Selection:
=-=-=

United States District Court, E.D. Kentucky, Southern Division, London

September 2, 2014

DERRICK D. KING, Plaintiff.


DAVID L. BUNNING, District Judge.

This matter is before the Court upon the motions of the Judges of the Superior Court of Baldwin County, Georgia, the District Attorney's Office of Baldwin County, Georgia, and the Clerks Office of the Superior Court of Baldwin County, Georgia, to dismiss the complaint. (Doc. # 18, 21) Plaintiff Derrick D. King has filed a response in opposition to both motions. (Doc. # 25) The defendants have not filed any further briefing in support of their motions, and this matter is ripe for determination.

=-=-=

Given data:

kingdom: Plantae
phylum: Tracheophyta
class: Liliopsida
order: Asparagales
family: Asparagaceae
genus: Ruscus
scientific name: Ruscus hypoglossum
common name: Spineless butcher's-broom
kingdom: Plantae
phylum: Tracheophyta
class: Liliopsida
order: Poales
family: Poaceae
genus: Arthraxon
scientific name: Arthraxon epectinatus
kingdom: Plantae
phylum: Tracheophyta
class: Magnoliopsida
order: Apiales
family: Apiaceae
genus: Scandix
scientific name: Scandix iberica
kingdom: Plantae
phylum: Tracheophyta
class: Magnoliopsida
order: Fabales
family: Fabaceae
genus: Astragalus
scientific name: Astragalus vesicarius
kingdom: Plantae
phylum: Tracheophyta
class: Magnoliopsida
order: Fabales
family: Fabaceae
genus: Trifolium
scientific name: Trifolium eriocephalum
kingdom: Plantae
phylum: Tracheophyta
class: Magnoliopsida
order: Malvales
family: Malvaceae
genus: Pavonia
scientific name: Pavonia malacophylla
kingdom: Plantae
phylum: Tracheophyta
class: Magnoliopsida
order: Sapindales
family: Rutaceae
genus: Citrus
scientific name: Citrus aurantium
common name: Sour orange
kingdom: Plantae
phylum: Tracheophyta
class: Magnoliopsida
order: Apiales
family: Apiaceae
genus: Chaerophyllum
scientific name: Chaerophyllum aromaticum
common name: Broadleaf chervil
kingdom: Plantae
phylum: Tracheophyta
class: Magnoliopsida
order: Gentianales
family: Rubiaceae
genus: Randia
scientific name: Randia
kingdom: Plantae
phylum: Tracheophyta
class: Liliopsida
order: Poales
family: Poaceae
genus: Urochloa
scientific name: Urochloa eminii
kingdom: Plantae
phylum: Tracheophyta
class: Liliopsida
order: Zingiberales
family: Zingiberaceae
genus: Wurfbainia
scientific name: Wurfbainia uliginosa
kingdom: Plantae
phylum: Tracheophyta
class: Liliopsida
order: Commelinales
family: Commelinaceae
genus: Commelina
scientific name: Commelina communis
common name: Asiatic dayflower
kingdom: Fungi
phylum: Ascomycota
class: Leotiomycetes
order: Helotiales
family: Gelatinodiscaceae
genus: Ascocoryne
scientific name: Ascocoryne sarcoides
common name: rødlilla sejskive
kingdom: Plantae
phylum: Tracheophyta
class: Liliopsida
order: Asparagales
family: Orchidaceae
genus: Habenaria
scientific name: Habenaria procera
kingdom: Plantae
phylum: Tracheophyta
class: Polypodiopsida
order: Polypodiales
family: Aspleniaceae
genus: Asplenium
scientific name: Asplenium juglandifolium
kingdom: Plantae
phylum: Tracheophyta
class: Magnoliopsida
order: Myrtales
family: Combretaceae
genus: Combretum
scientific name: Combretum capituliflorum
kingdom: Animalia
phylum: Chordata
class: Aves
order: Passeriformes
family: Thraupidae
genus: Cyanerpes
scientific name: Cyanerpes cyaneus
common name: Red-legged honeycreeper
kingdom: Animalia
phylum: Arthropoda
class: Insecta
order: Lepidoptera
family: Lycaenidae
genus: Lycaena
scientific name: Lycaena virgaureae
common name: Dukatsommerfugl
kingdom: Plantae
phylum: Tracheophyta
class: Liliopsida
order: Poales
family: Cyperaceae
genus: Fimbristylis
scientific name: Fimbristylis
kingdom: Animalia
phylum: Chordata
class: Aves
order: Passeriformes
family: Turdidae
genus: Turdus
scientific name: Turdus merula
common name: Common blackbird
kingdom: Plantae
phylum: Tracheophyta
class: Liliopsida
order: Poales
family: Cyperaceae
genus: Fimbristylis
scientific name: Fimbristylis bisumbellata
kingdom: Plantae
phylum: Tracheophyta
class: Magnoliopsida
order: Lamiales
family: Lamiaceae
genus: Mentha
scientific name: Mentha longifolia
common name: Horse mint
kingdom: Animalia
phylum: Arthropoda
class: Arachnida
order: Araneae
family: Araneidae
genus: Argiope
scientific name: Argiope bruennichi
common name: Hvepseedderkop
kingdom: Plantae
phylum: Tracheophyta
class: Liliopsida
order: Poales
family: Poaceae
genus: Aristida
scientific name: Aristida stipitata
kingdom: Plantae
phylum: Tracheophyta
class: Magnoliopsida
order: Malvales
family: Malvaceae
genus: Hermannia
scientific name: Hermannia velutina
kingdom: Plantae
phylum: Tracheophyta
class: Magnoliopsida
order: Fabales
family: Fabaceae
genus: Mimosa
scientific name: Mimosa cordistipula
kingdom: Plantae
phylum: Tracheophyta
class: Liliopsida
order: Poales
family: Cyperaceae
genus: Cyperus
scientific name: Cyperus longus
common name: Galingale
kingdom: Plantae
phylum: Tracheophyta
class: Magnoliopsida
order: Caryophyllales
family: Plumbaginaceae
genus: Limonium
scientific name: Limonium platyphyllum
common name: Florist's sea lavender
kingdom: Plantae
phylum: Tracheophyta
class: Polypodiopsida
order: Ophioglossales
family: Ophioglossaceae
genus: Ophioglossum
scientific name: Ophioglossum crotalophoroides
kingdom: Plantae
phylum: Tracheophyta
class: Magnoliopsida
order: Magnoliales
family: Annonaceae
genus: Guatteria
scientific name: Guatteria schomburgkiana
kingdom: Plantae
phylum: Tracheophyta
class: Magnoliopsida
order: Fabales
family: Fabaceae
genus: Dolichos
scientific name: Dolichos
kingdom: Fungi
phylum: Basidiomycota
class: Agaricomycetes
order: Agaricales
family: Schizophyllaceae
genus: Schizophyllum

=-=-=

Task details: In the court excerpt, who filed a response opposing both motions to dismiss?

Finished answer: Plaintiff Derrick D. King filed it.